### Data in this exercise
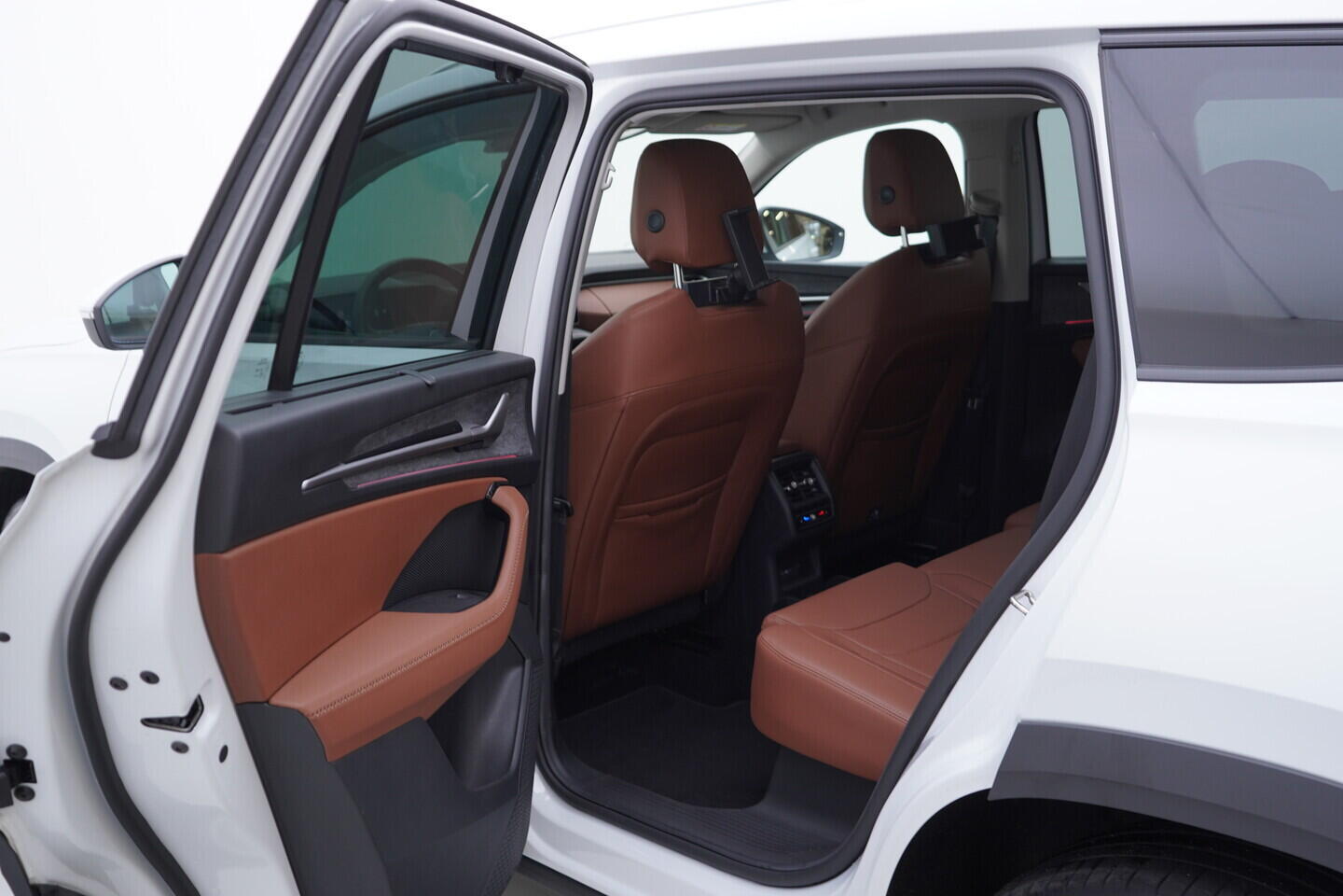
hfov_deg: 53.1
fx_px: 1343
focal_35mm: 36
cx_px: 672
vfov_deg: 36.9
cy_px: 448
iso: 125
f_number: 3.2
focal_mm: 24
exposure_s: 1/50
---
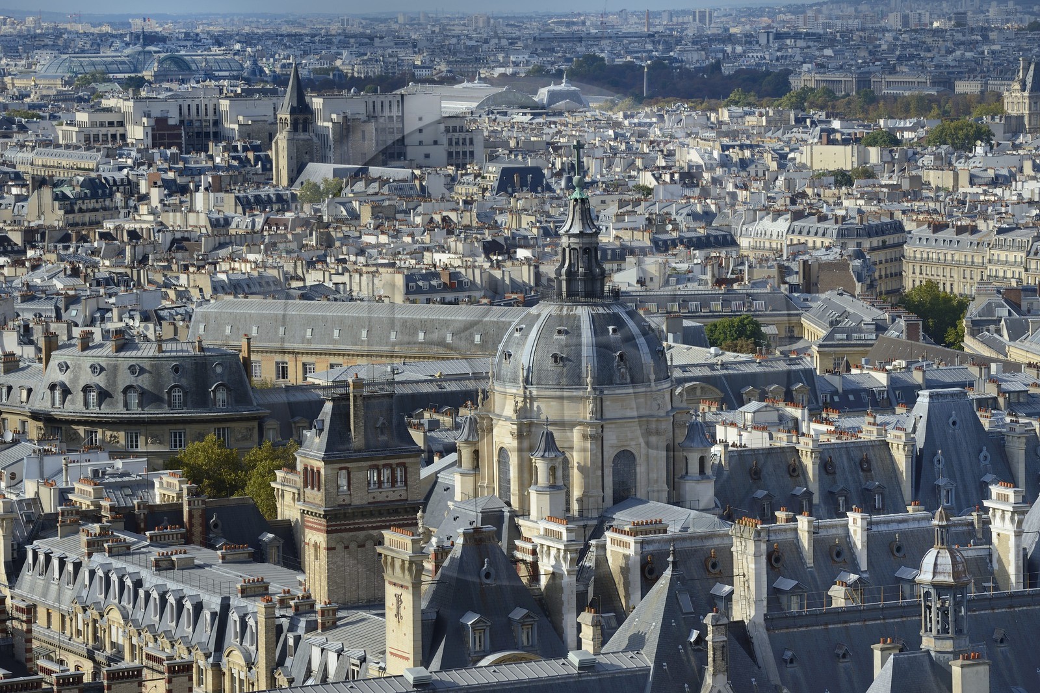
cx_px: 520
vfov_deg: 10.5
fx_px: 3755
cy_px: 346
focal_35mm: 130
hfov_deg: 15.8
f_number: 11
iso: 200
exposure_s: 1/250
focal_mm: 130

### Exercise
Retype exactly the lines above, from the one with "focal_35mm: 130" through the one with "focal_mm: 130", inclusive.

### Final answer
focal_35mm: 130
hfov_deg: 15.8
f_number: 11
iso: 200
exposure_s: 1/250
focal_mm: 130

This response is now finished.